Photo by Mohamed Abed, Getty Images
Any event as major as the protests rocking the Middle Eastern autocracies (Sudan is the latest) is going to draw analogies like flies on, well, honey (or shit, if you prefer). Blogger Abu Muqawama warns against this:
can we all agree to stop using European historical analogies to describe what is taking place in Egypt? It's not Europe in 1848 or Eastern Europe in 1989 or France in 1789: it's Egypt in 2011.
What is taking place in Egypt today is the result of sui generis social, political, cultural and even geographic phenomena. When we use "western" frames of reference to make sense of what is taking place, by contrast, we a) sound really freaking narcissistic and b) fail to take those local phenomena seriously and thus miss a lot of what is going on.
Excellent point. Most of the time they're used, historical analogies range from insulting to dangerous ("we have to go to war with country X because it's Munich all over again!").
Of course, every uprising or revolution is unique; there's a reason "There is No They" is plastered to the top of this blog. Nonetheless, humans being human, some patterns of conflict do repeat and history can prove instructive. At the beginning of the protests in Egypt, I said (via Twitter and elsewhere) that it seemed like the current wave might be similar to the 1848 revolutions that rocked Europe.
1848 lithography of a German uprising
So, taking into account the important unique factors in this situation, why is 1848 a useful analogy here?
1) The uprisings happened quickly across a number of different nations with cultural connections, who faced similar circumstances. Particularly; established autocratic regimes that kept a tight lid on free speech and used a combination of police and military to retain power.
2) These problems are compounded by poverty and the increasing isolation of the regimes, while new forms of mass media threaten the old stranglehold on information.
3) Said autocratic regimes have historically survived with the backing of a larger international order. In 1848 it was the Congress of Vienna. In 2011 it's tacit approval and military funds from larger world powers.
However, unlike the 1989 revolutions that toppled many Communist governments, these connections aren't in the form of an empire (the USSR) and its satellite states. While the regimes have similar frameworks of support along with some of the same backers, those involved are independent, both in 1848 and today.

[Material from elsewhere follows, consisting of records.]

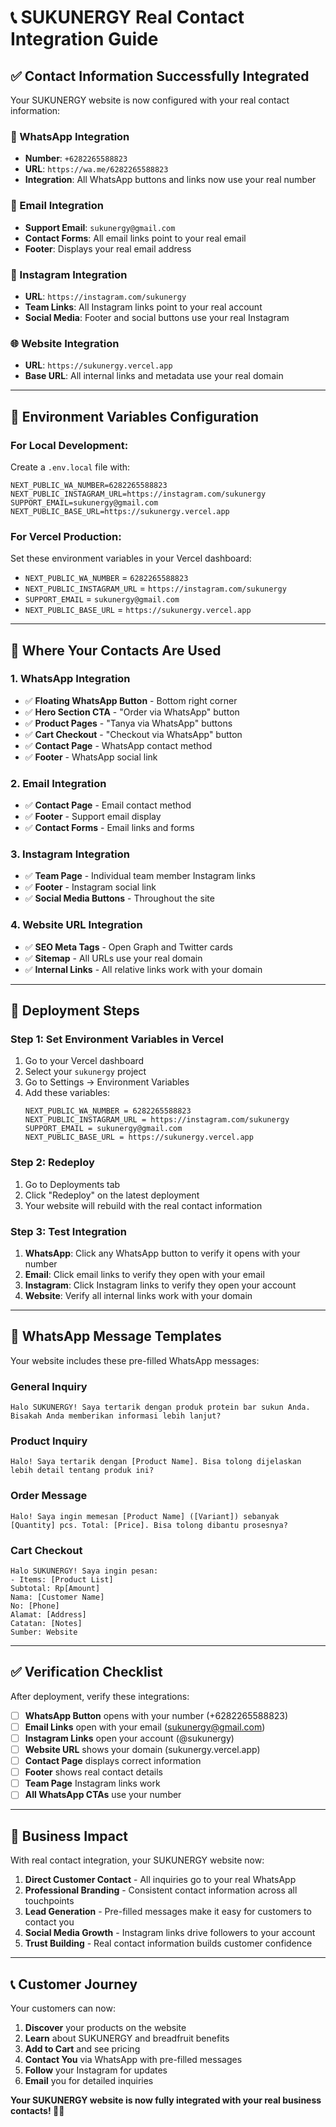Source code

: # 📞 SUKUNERGY Real Contact Integration Guide

## ✅ **Contact Information Successfully Integrated**

Your SUKUNERGY website is now configured with your real contact information:

### **📱 WhatsApp Integration**
- **Number**: `+6282265588823`
- **URL**: `https://wa.me/6282265588823`
- **Integration**: All WhatsApp buttons and links now use your real number

### **📧 Email Integration**
- **Support Email**: `sukunergy@gmail.com`
- **Contact Forms**: All email links point to your real email
- **Footer**: Displays your real email address

### **📸 Instagram Integration**
- **URL**: `https://instagram.com/sukunergy`
- **Team Links**: All Instagram links point to your real account
- **Social Media**: Footer and social buttons use your real Instagram

### **🌐 Website Integration**
- **URL**: `https://sukunergy.vercel.app`
- **Base URL**: All internal links and metadata use your real domain

---

## 🔧 **Environment Variables Configuration**

### **For Local Development:**
Create a `.env.local` file with:
```env
NEXT_PUBLIC_WA_NUMBER=6282265588823
NEXT_PUBLIC_INSTAGRAM_URL=https://instagram.com/sukunergy
SUPPORT_EMAIL=sukunergy@gmail.com
NEXT_PUBLIC_BASE_URL=https://sukunergy.vercel.app
```

### **For Vercel Production:**
Set these environment variables in your Vercel dashboard:
- `NEXT_PUBLIC_WA_NUMBER` = `6282265588823`
- `NEXT_PUBLIC_INSTAGRAM_URL` = `https://instagram.com/sukunergy`
- `SUPPORT_EMAIL` = `sukunergy@gmail.com`
- `NEXT_PUBLIC_BASE_URL` = `https://sukunergy.vercel.app`

---

## 📍 **Where Your Contacts Are Used**

### **1. WhatsApp Integration**
- ✅ **Floating WhatsApp Button** - Bottom right corner
- ✅ **Hero Section CTA** - "Order via WhatsApp" button
- ✅ **Product Pages** - "Tanya via WhatsApp" buttons
- ✅ **Cart Checkout** - "Checkout via WhatsApp" button
- ✅ **Contact Page** - WhatsApp contact method
- ✅ **Footer** - WhatsApp social link

### **2. Email Integration**
- ✅ **Contact Page** - Email contact method
- ✅ **Footer** - Support email display
- ✅ **Contact Forms** - Email links and forms

### **3. Instagram Integration**
- ✅ **Team Page** - Individual team member Instagram links
- ✅ **Footer** - Instagram social link
- ✅ **Social Media Buttons** - Throughout the site

### **4. Website URL Integration**
- ✅ **SEO Meta Tags** - Open Graph and Twitter cards
- ✅ **Sitemap** - All URLs use your real domain
- ✅ **Internal Links** - All relative links work with your domain

---

## 🚀 **Deployment Steps**

### **Step 1: Set Environment Variables in Vercel**
1. Go to your Vercel dashboard
2. Select your `sukunergy` project
3. Go to Settings → Environment Variables
4. Add these variables:
   ```
   NEXT_PUBLIC_WA_NUMBER = 6282265588823
   NEXT_PUBLIC_INSTAGRAM_URL = https://instagram.com/sukunergy
   SUPPORT_EMAIL = sukunergy@gmail.com
   NEXT_PUBLIC_BASE_URL = https://sukunergy.vercel.app
   ```

### **Step 2: Redeploy**
1. Go to Deployments tab
2. Click "Redeploy" on the latest deployment
3. Your website will rebuild with the real contact information

### **Step 3: Test Integration**
1. **WhatsApp**: Click any WhatsApp button to verify it opens with your number
2. **Email**: Click email links to verify they open with your email
3. **Instagram**: Click Instagram links to verify they open your account
4. **Website**: Verify all internal links work with your domain

---

## 📱 **WhatsApp Message Templates**

Your website includes these pre-filled WhatsApp messages:

### **General Inquiry**
```
Halo SUKUNERGY! Saya tertarik dengan produk protein bar sukun Anda. Bisakah Anda memberikan informasi lebih lanjut?
```

### **Product Inquiry**
```
Halo! Saya tertarik dengan [Product Name]. Bisa tolong dijelaskan lebih detail tentang produk ini?
```

### **Order Message**
```
Halo! Saya ingin memesan [Product Name] ([Variant]) sebanyak [Quantity] pcs. Total: [Price]. Bisa tolong dibantu prosesnya?
```

### **Cart Checkout**
```
Halo SUKUNERGY! Saya ingin pesan:
- Items: [Product List]
Subtotal: Rp[Amount]
Nama: [Customer Name]
No: [Phone]
Alamat: [Address]
Catatan: [Notes]
Sumber: Website
```

---

## ✅ **Verification Checklist**

After deployment, verify these integrations:

- [ ] **WhatsApp Button** opens with your number (+6282265588823)
- [ ] **Email Links** open with your email (sukunergy@gmail.com)
- [ ] **Instagram Links** open your account (@sukunergy)
- [ ] **Website URL** shows your domain (sukunergy.vercel.app)
- [ ] **Contact Page** displays correct information
- [ ] **Footer** shows real contact details
- [ ] **Team Page** Instagram links work
- [ ] **All WhatsApp CTAs** use your number

---

## 🎯 **Business Impact**

With real contact integration, your SUKUNERGY website now:

1. **Direct Customer Contact** - All inquiries go to your real WhatsApp
2. **Professional Branding** - Consistent contact information across all touchpoints
3. **Lead Generation** - Pre-filled messages make it easy for customers to contact you
4. **Social Media Growth** - Instagram links drive followers to your account
5. **Trust Building** - Real contact information builds customer confidence

---

## 📞 **Customer Journey**

Your customers can now:

1. **Discover** your products on the website
2. **Learn** about SUKUNERGY and breadfruit benefits
3. **Add to Cart** and see pricing
4. **Contact You** via WhatsApp with pre-filled messages
5. **Follow** your Instagram for updates
6. **Email** you for detailed inquiries

**Your SUKUNERGY website is now fully integrated with your real business contacts! 🌱📱**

This makes a total 1989-style overthrow fairly unlikely, because their power is less dependent upon a central authority overseeing multiple nations.
4) The lightning-quick success of the initial revolts leads people facing similar circumstances to stage their own uprisings. In 1848 it was the overthrow of Sicilian and French monarchs, especially the latter. In 2011 Tunisia's Ben Ali proved to be the first to fall.
The speed with which the formerly entrenched ruler is toppled emboldens populaces with decades of built-up resentment, who now think their own rulers weaker than before. The international order that had previously aided said ruler reels from the speed of events, unsure of what to do. Another uprising breaks out, and then another. Each one punctures the myth of invincibility that is a tyrant's most precious possession.
Those factors are enough to make the analogy worth a look, while keeping an eye on the things that make 2011 unique. The fact is, we simply don't know how this is all going to shake out. 1848 ended with what initially seemed like counter-revolution triumphant, but on far shakier ground than before. The seeds of tremendous future upheaval were sown in a single year. That could happen this time, but a whole range of different outcomes are entirely possible.
So why does it matter?
To those fighting against these regimes, 1848 is a reminder that it's necessary to organize and develop a clear plan of action for what they want, especially if an overthrow succeeds. Lack of that in 1848 meant a number of revolutions failed to gather the necessary staying power.
For those of us who live elsewhere, 1848 is a reminder that backing autocracies for their alleged stability is a stupid idea that only leads to worse outcomes in the long run.
The similarities to this particular shard of history instruct that it's better to welcome the revolutions and try to shape what happens afterward into a society that's actually better for those within it.
This brings me to the final tie with 1848: it is impossible for these countries to return to the old status quo, even if some rulers do manage to cling to power. Outside their borders, international support for dictators is moving from an activists' issue to a public one, compounded by the budget crunches many world powers face. The political cost of future support will likely be higher than before.
Everything's changing, and it will be a long time before the dust settles.